Xu Jiawen, Yang Wenlin, Wang Qiangxiu, Zhang Qinghui, Li Xungeng, Lin Xiaoyan, Liu Xiuping, Qin Yejun
Department of Pathology, Shandong Provincial Hospital Affiliated to Shandong University Jinan 250021, Shandong, China.
Department of Pathology, Shanghai Medical College, Fudan University Shanghai 200032, China.
Int J Clin Exp Pathol. 2014 Oct 15;7(11):7915-22. eCollection 2014.
Downregulation of hepatocellular carcinoma related protein 1 (HCRP1) has been reported to be associated with a poor prognosis in a variety of malignant tumors. The purpose of this study was to assess HCRP1 expression in breast cancer and to examine its possible correlation with commonly used prognostic factors, particularly epidermal growth factor receptor (EGFR).
Immunohistochemical analysis was performed on tumors from 194 patients with primary breast cancer. HCRP1 expression was analyzed along with major clinicopathological variables.

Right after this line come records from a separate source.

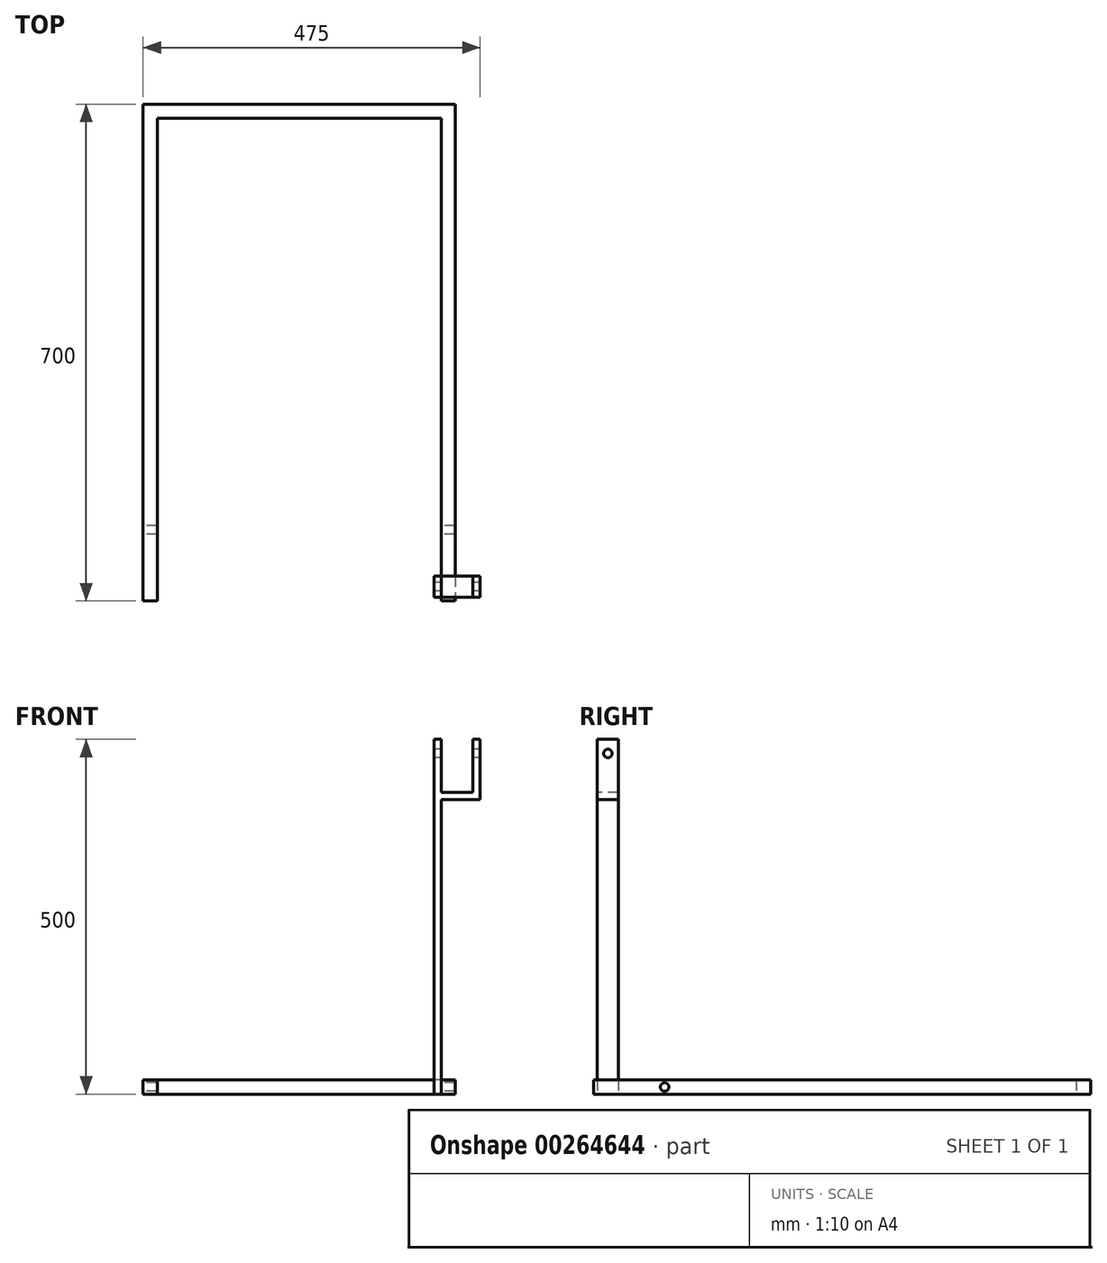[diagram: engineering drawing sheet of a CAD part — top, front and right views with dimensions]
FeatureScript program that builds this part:
annotation { "Feature Type Name" : "Feature", "Feature Type Description" : "" }
export const myFeature = defineFeature(function(context is Context, id is Id, definition is map)
    precondition{}
    {
        {
            var Q0;
            Q0=qCreatedBy(makeId("Right.planeOp"),FACE);
            var sketch = newSketch(context, id + "F0", { "sketchPlane" : qUnion([Q0])});
            skLineSegment(sketch, "E0", {"start": v(0, 0) * mm, "end": v(0, 20) * mm});
            skLineSegment(sketch, "E1", {"start": v(0, 20) * mm, "end": v(5, 20) * mm});
            skLineSegment(sketch, "E2", {"start": v(5, 20) * mm, "end": v(5, 500) * mm});
            skLineSegment(sketch, "E3", {"start": v(5, 500) * mm, "end": v(35, 500) * mm});
            skLineSegment(sketch, "E4", {"start": v(35, 500) * mm, "end": v(35, 20) * mm});
            skLineSegment(sketch, "E5", {"start": v(35, 20) * mm, "end": v(800, 20) * mm});
            skLineSegment(sketch, "E6", {"start": v(800, 20) * mm, "end": v(800, 0) * mm});
            skLineSegment(sketch, "E7", {"start": v(800, 0) * mm, "end": v(0, 0) * mm});
            skLineSegment(sketch, "E8", {"start": v(0, 10) * mm, "end": v(800, 10) * mm, "construction": true});
            skLineSegment(sketch, "E9", {"start": v(20, 500) * mm, "end": v(20, 0) * mm, "construction": true});
            skCircle(sketch, "E10", {"center": v(100, 10) * mm, "radius": 6 * mm});
            skCircle(sketch, "E11", {"center": v(20, 480) * mm, "radius": 6 * mm});
            skSolve(sketch);
        }
        {
            var Q0;
            Q0=qCreatedBy(makeId("Top.planeOp"),FACE);
            var sketch = newSketch(context, id + "F1", { "sketchPlane" : qUnion([Q0])});
            skLineSegment(sketch, "E12", {"start": v(0, 0) * mm, "end": v(0, 700) * mm});
            skLineSegment(sketch, "E13", {"start": v(0, 700) * mm, "end": v(440, 700) * mm});
            skLineSegment(sketch, "E14", {"start": v(440, 700) * mm, "end": v(440, 35) * mm});
            skLineSegment(sketch, "E15", {"start": v(440, 35) * mm, "end": v(520.75, 35) * mm});
            skLineSegment(sketch, "E16", {"start": v(520.75, 35) * mm, "end": v(520.75, 5) * mm});
            skLineSegment(sketch, "E17", {"start": v(520.75, 5) * mm, "end": v(440, 5) * mm});
            skLineSegment(sketch, "E18", {"start": v(440, 5) * mm, "end": v(440, 0) * mm});
            skLineSegment(sketch, "E19", {"start": v(440, 0) * mm, "end": v(420, 0) * mm});
            skLineSegment(sketch, "E20", {"start": v(420, 0) * mm, "end": v(420, 5) * mm});
            skLineSegment(sketch, "E21", {"start": v(420, 5) * mm, "end": v(410, 5) * mm});
            skLineSegment(sketch, "E22", {"start": v(410, 5) * mm, "end": v(410, 35) * mm});
            skLineSegment(sketch, "E23", {"start": v(410, 35) * mm, "end": v(420, 35) * mm});
            skLineSegment(sketch, "E24", {"start": v(420, 35) * mm, "end": v(420, 680) * mm});
            skLineSegment(sketch, "E25", {"start": v(420, 680) * mm, "end": v(20, 680) * mm});
            skLineSegment(sketch, "E26", {"start": v(20, 680) * mm, "end": v(20, 0) * mm});
            skLineSegment(sketch, "E27", {"start": v(20, 0) * mm, "end": v(0, 0) * mm});
            skSolve(sketch);
        }
        {
            var Q0;
            Q0=makeQuery(id+"F1.imprint","IMPRINT",FACE,{"disambiguationData":[TD([[makeQuery(id+"F1.imprint","IMPRINT",EDGE,{"derivedFrom":sQuery(id+"F1.wireOp",EDGE,"E12")}),-1.0]])]});
            extrude(context, id + "F2", {"entities" : qUnion([Q0]), "depth" : 926 * mm});
        }
        {
            var Q0;
            Q0 = qSketchRegion(id + "F0", true);
            extrude(context, id + "F3", {"entities" : qUnion([Q0]), "operationType" : NewBodyOperationType.INTERSECT, "endBound" : BoundingType.SYMMETRIC, "depth" : 1188 * mm});
        }
        {
            var Q0;
            Q0=qCreatedBy(makeId("Front.planeOp"),FACE);
            var sketch = newSketch(context, id + "F4", { "sketchPlane" : qUnion([Q0])});
            skLineSegment(sketch, "E28", {"start": v(0, 0) * mm, "end": v(0, 20) * mm});
            skLineSegment(sketch, "E29", {"start": v(0, 20) * mm, "end": v(410, 20) * mm});
            skLineSegment(sketch, "E30", {"start": v(410, 20) * mm, "end": v(410, 520) * mm});
            skLineSegment(sketch, "E31", {"start": v(410, 520) * mm, "end": v(420, 520) * mm});
            skLineSegment(sketch, "E32", {"start": v(420, 520) * mm, "end": v(420, 425) * mm});
            skLineSegment(sketch, "E33", {"start": v(420, 425) * mm, "end": v(465, 425) * mm});
            skLineSegment(sketch, "E34", {"start": v(465, 425) * mm, "end": v(465, 520) * mm});
            skLineSegment(sketch, "E35", {"start": v(465, 520) * mm, "end": v(475, 520) * mm});
            skLineSegment(sketch, "E36", {"start": v(475, 520) * mm, "end": v(475, 415) * mm});
            skLineSegment(sketch, "E37", {"start": v(475, 415) * mm, "end": v(420, 415) * mm});
            skLineSegment(sketch, "E38", {"start": v(420, 415) * mm, "end": v(420, 20) * mm});
            skLineSegment(sketch, "E39", {"start": v(440, 0) * mm, "end": v(0, 0) * mm});
            skLineSegment(sketch, "E40", {"start": v(420, 20) * mm, "end": v(440, 20) * mm});
            skLineSegment(sketch, "E41", {"start": v(440, 20) * mm, "end": v(440, 0) * mm});
            skSolve(sketch);
        }
        {
            var Q0;
            Q0 = qSketchRegion(id + "F4", true);
            extrude(context, id + "F5", {"entities" : qUnion([Q0]), "operationType" : NewBodyOperationType.INTERSECT, "oppositeDirection" : true, "depth" : 769 * mm});
        }
    });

HCRP1 protein expression was shown to be correlated with age (P = 0.001), histological grade (P = 0.005), tumor progression (P = 0.013), and death (P = 0.001), but not with tumor size, lymph-node metastasis, or Ki67 status. Kaplan-Meier survival curves showed that lower HCRP1 expression was significantly correlated with increased short-term survival (P < 0.001), and both univariate and multivariate analyses revealed that HCRP1, tumor size, lymph-node metastasis, and human epidermal growth factor receptor-2 (HER-2) were independent prognostic factors (all P < 0.05). In addition, low HCRP1 expression was much more frequent in triple negative breast cancer (TNBC; 63.89%) than in luminal (16.95%) and HER-2 overexpression phenotypes (7.5%; P < 0.001), and significant correlations between HCRP1 and survival time were observed for the TNBC group (P < 0.004). Furthermore, an inverse relationship between HCRP1 and EGFR expression was found both for the complete set of all cases (P < 0.001), and for each phenotype analyzed individually (P < 0.05).
Our results suggest that HCRP1 may play an important role in EGFR regulation and that its decreased expression is an independent predictor of breast cancer, especially in TNBC patients.
据报道,肝细胞癌相关蛋白1(HCRP1)的下调与多种恶性肿瘤的不良预后相关。本研究的目的是评估HCRP1在乳腺癌中的表达,并探讨其与常用预后因素,特别是表皮生长因子受体(EGFR)的可能相关性。
对194例原发性乳腺癌患者的肿瘤进行免疫组织化学分析。分析HCRP1表达以及主要临床病理变量。
HCRP1蛋白表达与年龄(P = 0.001)、组织学分级(P = 0.005)、肿瘤进展(P = 0.013)和死亡(P = 0.001)相关,但与肿瘤大小、淋巴结转移或Ki67状态无关。Kaplan-Meier生存曲线显示,较低的HCRP1表达与短期生存率增加显著相关(P < 0.001),单因素和多因素分析均显示HCRP1、肿瘤大小、淋巴结转移和人表皮生长因子受体2(HER-2)是独立的预后因素(所有P < 0.05)。此外,三阴性乳腺癌(TNBC;63.89%)中低HCRP1表达比管腔型(16.95%)和HER-2过表达型(7.5%)更常见(P < 0.001),TNBC组中观察到HCRP1与生存时间之间存在显著相关性(P < 0.004)。此外,在所有病例的完整组中(P < 0.001)以及对每个单独分析的表型中(P < 0.05),均发现HCRP1与EGFR表达呈负相关。
我们的结果表明,HCRP1可能在EGFR调节中起重要作用,其表达降低是乳腺癌的独立预测指标,尤其是在TNBC患者中。